Recommendations for the authors:
Reviewer #1 (Recommendations for the authors):
I still have the following specific suggestions and questions, which need the attention of the authors:
P5, 2nd para, li 1: shouldn't "(Figures 1E and 1E')" be (Figures 1G and 1H)?
P7, last para, li 3: shouldn't "(Figures 2C and 2D)" be (Figures 2A and 2B)?

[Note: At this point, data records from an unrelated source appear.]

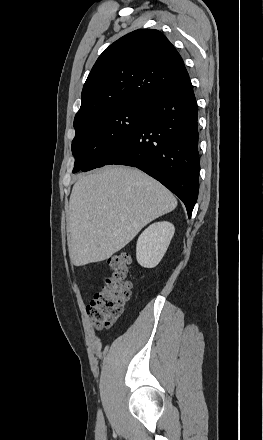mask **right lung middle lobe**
I'll list each match as a JSON object with an SVG mask.
<instances>
[{
  "label": "right lung middle lobe",
  "instance_id": "1",
  "mask_svg": "<svg viewBox=\"0 0 263 440\" xmlns=\"http://www.w3.org/2000/svg\"><path fill=\"white\" fill-rule=\"evenodd\" d=\"M147 114V102H132L97 113L75 126L73 173L107 164Z\"/></svg>",
  "mask_w": 263,
  "mask_h": 440
}]
</instances>
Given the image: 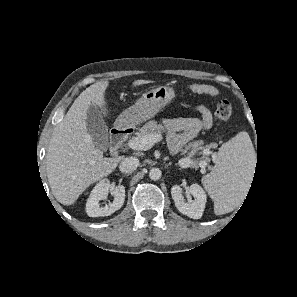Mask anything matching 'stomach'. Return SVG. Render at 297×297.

P19, para 2, last 2li: "...we observe that optogenetic activation......triggers grooming movements." I could not find the place in the text or a figure, where this was reported or shown. Please specify
P19, last para: "... shows that 13A neurons can generate rhyhtmic movements....." Given that the experiments were conducted in closed-loop, i.e. including the loop through the leg and its movements, the following formulation appears more justified: "....shows that 13A neurons significantly contribute to the generation of rhythmic movements,....."
P28, para 1, li 3 from bottom: "...themselves, rather than solely between antagonistsic motor neurons." While the authors are correct that in the stick insect and locust alternating inhibitory synaptic drive to flexor and extensor motoneurons has been shown to underly alternating activity of these two antagonistic motoneuron pools the previous studies have not shown or claimed that these synaptic inputs arise from direct interactions between these motoneuron pools. Based on this this text should be moved to the part "feed-forward inhibition" on page 27.
P28: "redundant inhibition": this motif has been shown to be instrumental in the locust flight CPG, e.g. Robertson & Pearson, 1985, Fig. 16.
P28: "reciprocal inhibition" The reviewer agrees with the authors that this motif has been shown for the mouse spinal cord, but also for other CPGs in vertebrates and invertebrates, e.g. clione, leech, xenopus - see the initial comment "(3) Intro and Discussion"
Thank you, we have incorporated the suggested corrections and clarifications into the revised manuscript.
Reviewer #2 (Recommendations for the authors):
I'm satisfied with the revised version
Reviewer #3 (Recommendations for the authors):
The authors have made a substantial effort to address my original points. They corrected the title, expanded Discussion and Methods sections, reran statistical tests using mixed models, added modelling clarifications and constraints, and fixed or removed confusing figure panels. Those changes have improved clarity and reduced some of the claims that I thought were exaggerated.
That said, some of my concerns remain only partially addressed, which could be fixed with relatively small tweaks. The authors should:
(1) Explicitly separate empirical findings from modelling inferences throughout the manuscript, including the Abstract, Results and Discussion (i.e., label claims of "intrinsic rhythmogenesis" as model-based inferences, not direct experimental demonstrations)
(2) Provide supplemental information on modelling to quantify the role of the black-box input (e.g., quantitative coordination/phase/frequency metrics for full model vs constant-input vs no black box), show pre- vs post-fine-tuning weight changes and the exact tuning constraints/optimization details (I could not find these details)
(3) To ensure results are reproducible, provide a supplemental table mapping each split line to EM-identified neuron(s) with NBLAST/morphological scores for each match;
(4) Fully document the statistical models (exact LMM/GLMM formulas, software/packages, etc);
(5) Deposit model code, trained weights and analysis scripts in a public repository.
We have updated the GitHub repository with the full statistical analysis documentation and model code, including trained weights and scripts.